WL#13377: Add support for hash outer, anti and semi join

Affects: Server-8.0   —   Status: Complete

WL#2241 added support for hash inner join as a replacement for block nested-
loop. This worklog aims to implement the remaining types of joins supported in 
mysql; outer-, anti- and semijoin. As with WL#2241, this worklog will simply 
replace block nested-loop with hash join. The optimizer will still generate 
execution plans thinking it will execute a block nested-loop.

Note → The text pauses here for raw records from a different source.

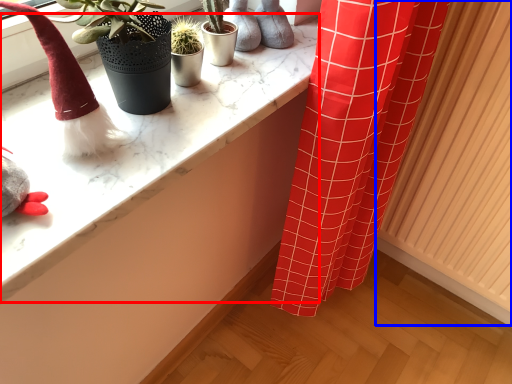
Question: Which of the following is the farthest to the observer, counter top (highlighted by a red box) or radiator (highlighted by a blue box)?

Choices:
 (A) counter top
 (B) radiator

Answer: (B)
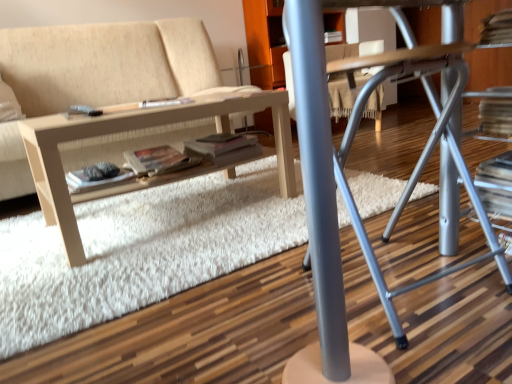
Question: Is matte gray magazine at center positioned in front of white shag rug at center?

In WL#2241, we chose not to replace block nested-loop with hash join if the only 
join condition was a non equi-join. We will lift this restriction in this 
worklog. This means that all queries using BNL will execute using hash join 
given that the query does not contain anything that the iterator executor does 
not yet support (i.e. BKA outer join).

Example plans

Inner non equi-join

EXPLAIN FORMAT=tree SELECT * FROM t1 JOIN t2 ON t1.col1 < t2.col1;
-> Filter: (t1.col1 < t2.col1)  (cost=0.70 rows=1)
    -> Inner hash join  (cost=0.70 rows=1)
        -> Table scan on t2  (cost=0.35 rows=1)
        -> Hash
            -> Table scan on t1  (cost=0.35 rows=1)

Semijoin

EXPLAIN FORMAT=tree SELECT * FROM t1 WHERE (t1.i) IN (SELECT t2.i FROM t2);
-> Hash semijoin (t2.i = t1.i)  (cost=0.83 rows=2)
    -> Table scan on t1  (cost=0.45 rows=2)
    -> Hash
        -> Table scan on t2  (cost=0.18 rows=2)

Antijoin

EXPLAIN FORMAT=tree
  SELECT * FROM t2 WHERE NOT EXISTS (SELECT * FROM t1 WHERE t1.col1 = t2.col1);
-> Hash anti-join (t1.col1 = t2.col1)  (cost=1.15 rows=6)
    -> Table scan on t2  (cost=0.55 rows=3)
    -> Hash
        -> Table scan on t1  (cost=0.30 rows=2)

Left outer join

EXPLAIN FORMAT=tree SELECT * FROM t1 LEFT JOIN t2 ON t1.col1 = t2.col1;
-> Left hash join (t2.col1 = t1.col1)  (cost=0.63 rows=2)
    -> Table scan on t1  (cost=0.45 rows=2)
    -> Hash
        -> Table scan on t2  (cost=0.18 rows=1)

Right outer join
Note that MySQL rewrites all right outer joins to left outer joins.

EXPLAIN FORMAT=tree SELECT * FROM t1 LEFT JOIN t2 ON t1.col1 = t2.col1;
 -> Left hash join (t1.col1 = t2.col1)  (cost=0.70 rows=1)
    -> Table scan on t2  (cost=0.35 rows=1)
    -> Hash
        -> Table scan on t1  (cost=0.35 rows=1)